DOCUMENTO FUENTE:
....

"La grieta va a seguir existiendo porque es un gran negocio para buena parte de los medios de comunicación". Carlos Rottenberg, el mayor y más respetado empresario teatral de la Argentina, fue quien le dijo esta frase a este cronista. Hace menos de un año, en otro reportaje, me confesaba que iba a votar a Daniel Scioli porque creía en el modelo iniciado en 2003 y sostenía: "La grieta siempre existió. Sucede que ahora tiene mejores agentes de prensa".
En pocos días se cumplen seis meses de la gestión de Mauricio Macri. La grieta, entendida como esa suerte de brecha prejuiciosa que impide pensar y, sobre todo, escuchar al que argumenta de manera distinta, está más radicalizada que nunca. Rottenberg tiene y tenía mucha razón. El escenario público en donde se ventila la política nacional está tomado por la ausencia de argumentos y plagado por el desprecio a priori de quien osa pensar distinto. Es falso que en estos tiempos haya más debate que nunca. Hay, en todo caso, tristes peleas personales que tienden a destruir a quien opina antes que sobre qué se opina. La vanidad del ego, la intolerancia del yo se han impuesto por sobre el deseo de pensar las cosas. Hay una furia de demolición del adversario.
Ya se dijo varias veces en esta columna que la peor herencia cultural del kirchnerismo es haber instalado la idea de que la intolerancia es un valor. Una cosa es ser intransigente sobre algunos pocos principios de vida (política, en este caso) y otra es ser intolerante en todo momento ante quien piensa distinto. La defensa del sistema democrático y republicano, el principio de igualdad ante la ley y la vigencia de los derechos humanos deben ser cuestiones innegociables para las personas (políticas) de bien. Intransigencia, ahí, claro. Pero la intolerancia es otra cosa. Es un prejuicio de despreciar al otro por la mera cuestión de ser ese otro.

....

DETALLES DEL EJERCICIO: Enumera todas las cuestiones que, según la columna sobre la grieta, deben ser innegociables para las personas (políticas) de bien.

INFORMACIÓN PROPORCIONADA:
....

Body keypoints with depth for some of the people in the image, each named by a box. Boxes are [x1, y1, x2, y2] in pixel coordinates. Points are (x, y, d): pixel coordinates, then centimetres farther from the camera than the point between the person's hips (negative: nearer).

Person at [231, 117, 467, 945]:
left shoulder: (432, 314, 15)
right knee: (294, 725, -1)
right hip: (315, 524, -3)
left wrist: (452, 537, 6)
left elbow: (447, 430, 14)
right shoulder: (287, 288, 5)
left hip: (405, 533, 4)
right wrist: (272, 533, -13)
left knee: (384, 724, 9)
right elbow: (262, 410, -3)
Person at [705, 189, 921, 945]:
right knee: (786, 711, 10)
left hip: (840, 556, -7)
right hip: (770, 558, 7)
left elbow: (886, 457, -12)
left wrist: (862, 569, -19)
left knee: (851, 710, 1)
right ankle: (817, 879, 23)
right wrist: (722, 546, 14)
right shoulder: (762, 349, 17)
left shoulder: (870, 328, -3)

....

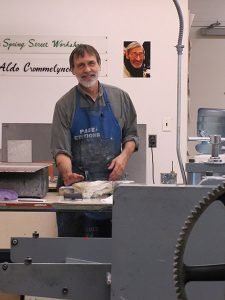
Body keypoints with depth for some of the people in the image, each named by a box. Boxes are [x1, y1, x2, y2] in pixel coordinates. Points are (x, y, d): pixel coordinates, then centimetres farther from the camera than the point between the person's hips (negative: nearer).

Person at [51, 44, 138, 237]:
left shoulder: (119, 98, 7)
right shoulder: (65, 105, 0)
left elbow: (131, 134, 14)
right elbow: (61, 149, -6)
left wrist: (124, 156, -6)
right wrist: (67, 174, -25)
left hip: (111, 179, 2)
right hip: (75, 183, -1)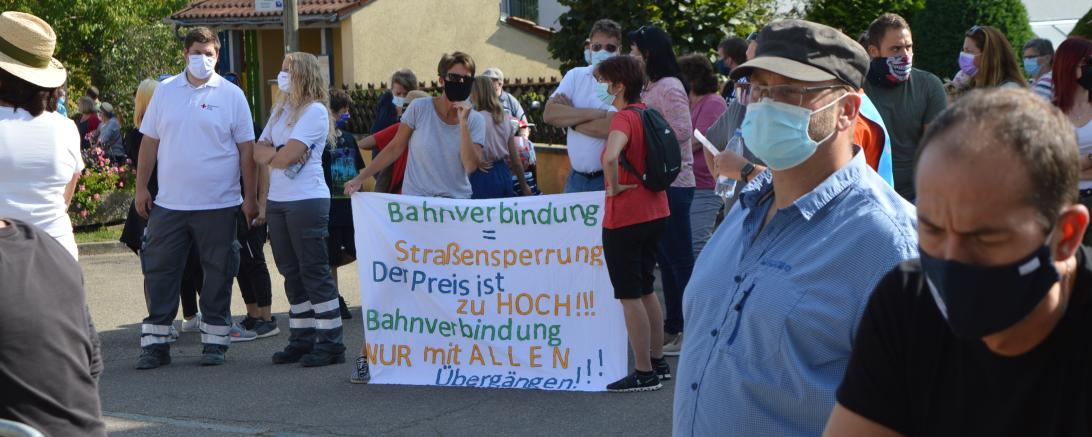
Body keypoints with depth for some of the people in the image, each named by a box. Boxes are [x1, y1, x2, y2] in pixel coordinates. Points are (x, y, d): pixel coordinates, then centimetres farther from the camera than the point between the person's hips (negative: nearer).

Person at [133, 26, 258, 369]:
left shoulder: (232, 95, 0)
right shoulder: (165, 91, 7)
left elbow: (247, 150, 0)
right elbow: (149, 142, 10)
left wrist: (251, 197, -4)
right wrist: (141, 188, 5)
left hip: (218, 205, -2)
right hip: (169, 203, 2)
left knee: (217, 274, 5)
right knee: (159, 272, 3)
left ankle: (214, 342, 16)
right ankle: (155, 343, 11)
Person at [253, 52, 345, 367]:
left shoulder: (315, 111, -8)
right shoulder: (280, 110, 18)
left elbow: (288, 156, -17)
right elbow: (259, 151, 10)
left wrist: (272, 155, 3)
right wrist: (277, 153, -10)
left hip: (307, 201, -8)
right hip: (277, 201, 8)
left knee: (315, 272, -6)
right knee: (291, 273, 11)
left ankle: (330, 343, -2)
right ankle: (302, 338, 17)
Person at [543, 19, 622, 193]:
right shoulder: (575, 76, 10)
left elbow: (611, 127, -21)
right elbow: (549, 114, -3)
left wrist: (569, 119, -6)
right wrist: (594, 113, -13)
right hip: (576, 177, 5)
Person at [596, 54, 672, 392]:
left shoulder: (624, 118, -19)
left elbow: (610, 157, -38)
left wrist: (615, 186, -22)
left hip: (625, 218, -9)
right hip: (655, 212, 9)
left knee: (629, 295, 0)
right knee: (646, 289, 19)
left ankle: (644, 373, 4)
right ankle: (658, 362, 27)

....

RESULTADO:
- La defensa del sistema democrático y republicano
- El principio de igualdad ante la ley
- La vigencia de los derechos humanos